Dataset:

■ ■ ■ ■

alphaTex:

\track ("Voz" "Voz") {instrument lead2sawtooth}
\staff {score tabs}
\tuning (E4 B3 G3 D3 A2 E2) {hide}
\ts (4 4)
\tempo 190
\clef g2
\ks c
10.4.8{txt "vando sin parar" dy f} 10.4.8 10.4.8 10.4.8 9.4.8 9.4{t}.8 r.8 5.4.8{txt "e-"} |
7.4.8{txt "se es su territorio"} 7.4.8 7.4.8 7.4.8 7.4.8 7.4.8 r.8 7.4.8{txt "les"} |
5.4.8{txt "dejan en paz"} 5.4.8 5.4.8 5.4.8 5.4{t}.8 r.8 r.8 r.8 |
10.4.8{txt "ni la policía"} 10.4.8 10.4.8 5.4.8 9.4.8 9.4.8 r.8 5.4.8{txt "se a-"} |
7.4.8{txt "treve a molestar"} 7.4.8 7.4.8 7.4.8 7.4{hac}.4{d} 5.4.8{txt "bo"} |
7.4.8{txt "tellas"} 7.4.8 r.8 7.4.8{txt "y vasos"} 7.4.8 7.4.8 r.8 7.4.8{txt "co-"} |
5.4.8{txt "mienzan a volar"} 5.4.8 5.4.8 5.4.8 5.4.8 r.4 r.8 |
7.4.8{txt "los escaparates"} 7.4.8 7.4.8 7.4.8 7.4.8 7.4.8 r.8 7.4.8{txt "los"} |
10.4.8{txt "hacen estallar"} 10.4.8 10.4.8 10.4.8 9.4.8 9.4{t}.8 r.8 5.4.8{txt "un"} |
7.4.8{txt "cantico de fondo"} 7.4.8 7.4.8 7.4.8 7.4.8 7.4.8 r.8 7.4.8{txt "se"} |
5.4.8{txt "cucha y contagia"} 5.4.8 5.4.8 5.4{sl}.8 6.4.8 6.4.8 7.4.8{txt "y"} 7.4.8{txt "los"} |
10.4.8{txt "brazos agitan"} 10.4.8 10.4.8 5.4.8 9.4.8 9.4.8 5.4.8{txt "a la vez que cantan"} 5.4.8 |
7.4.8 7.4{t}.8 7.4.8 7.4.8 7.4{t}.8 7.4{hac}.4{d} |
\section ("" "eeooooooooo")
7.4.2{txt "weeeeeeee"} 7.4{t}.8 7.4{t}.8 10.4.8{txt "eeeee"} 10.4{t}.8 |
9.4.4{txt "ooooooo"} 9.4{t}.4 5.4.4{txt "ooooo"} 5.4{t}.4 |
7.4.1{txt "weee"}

■ ■ ■ ■

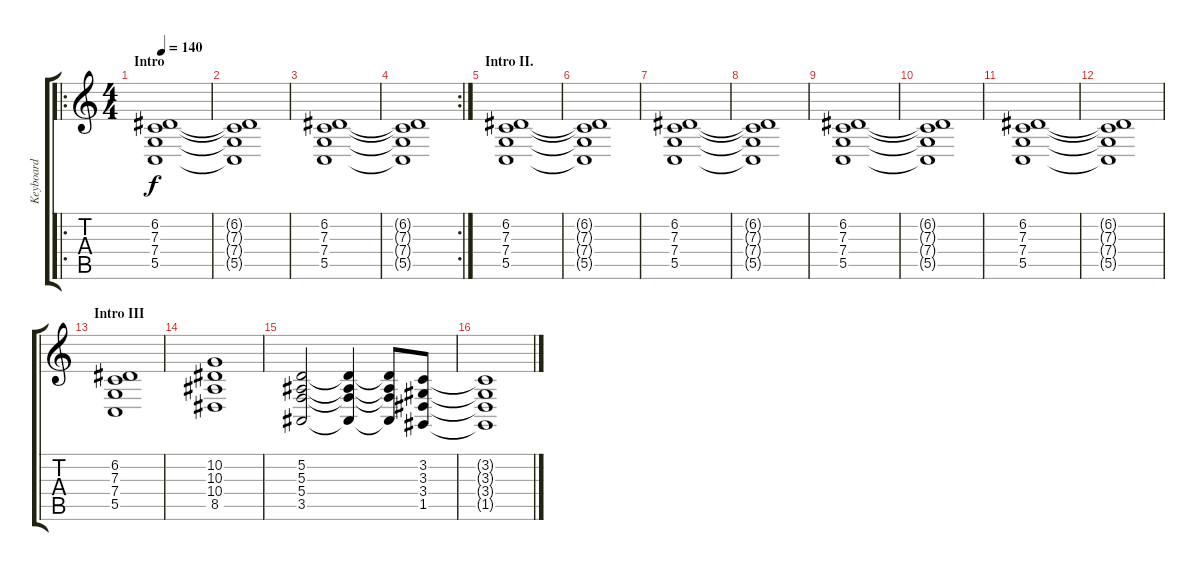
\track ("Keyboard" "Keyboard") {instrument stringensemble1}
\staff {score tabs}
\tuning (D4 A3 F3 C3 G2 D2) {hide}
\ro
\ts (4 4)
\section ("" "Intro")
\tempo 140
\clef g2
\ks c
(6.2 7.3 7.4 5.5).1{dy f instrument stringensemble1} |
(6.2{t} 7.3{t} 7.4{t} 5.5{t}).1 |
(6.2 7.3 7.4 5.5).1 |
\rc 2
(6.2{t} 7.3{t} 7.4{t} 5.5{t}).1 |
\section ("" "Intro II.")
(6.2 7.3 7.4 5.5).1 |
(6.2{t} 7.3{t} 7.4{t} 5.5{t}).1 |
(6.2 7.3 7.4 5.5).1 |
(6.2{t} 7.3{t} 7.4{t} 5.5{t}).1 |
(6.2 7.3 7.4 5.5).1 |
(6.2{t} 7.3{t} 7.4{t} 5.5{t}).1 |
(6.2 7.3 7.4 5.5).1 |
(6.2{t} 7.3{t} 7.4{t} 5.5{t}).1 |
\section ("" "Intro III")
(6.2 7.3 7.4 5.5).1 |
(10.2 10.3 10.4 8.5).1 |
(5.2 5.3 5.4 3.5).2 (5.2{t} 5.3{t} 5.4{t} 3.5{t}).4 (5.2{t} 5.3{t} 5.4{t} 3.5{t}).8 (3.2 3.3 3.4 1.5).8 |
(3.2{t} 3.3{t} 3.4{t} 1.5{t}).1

■ ■ ■ ■

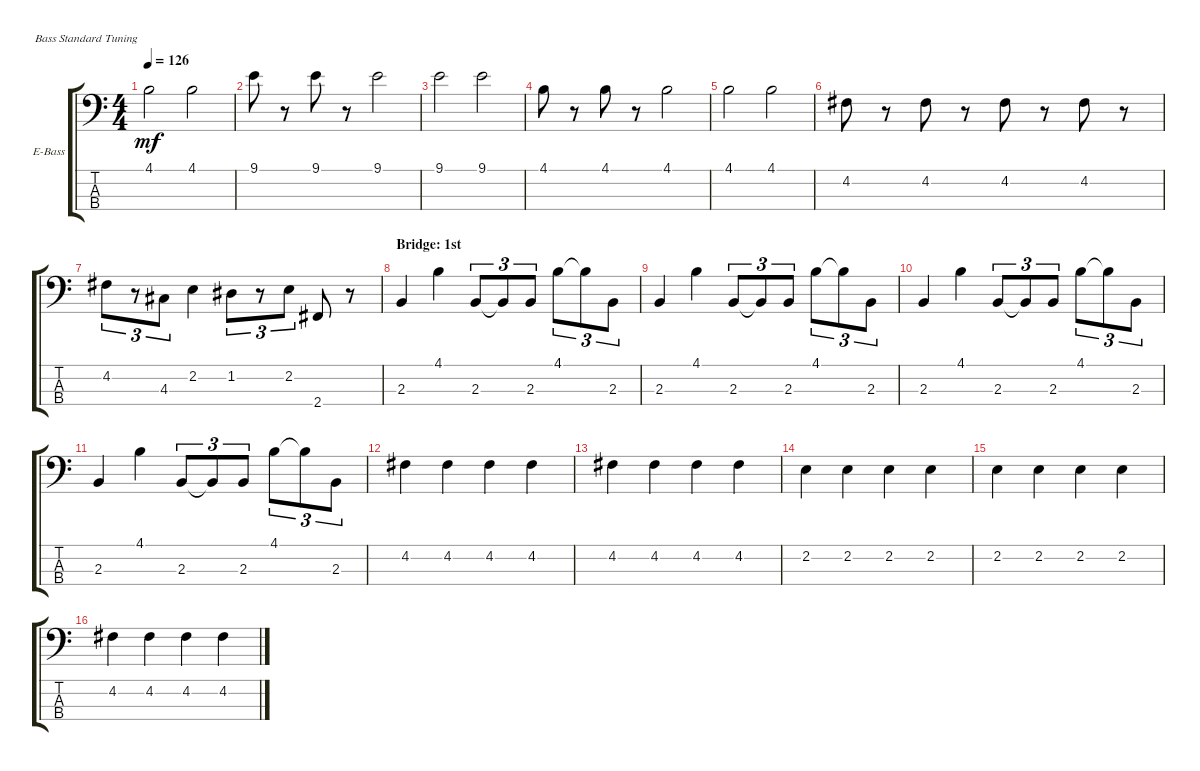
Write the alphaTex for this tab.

■ ■ ■ ■

Task to complete: Count the lines in the entries above that contain the string "instrument". Reply with the number alone.

Exercise output: 3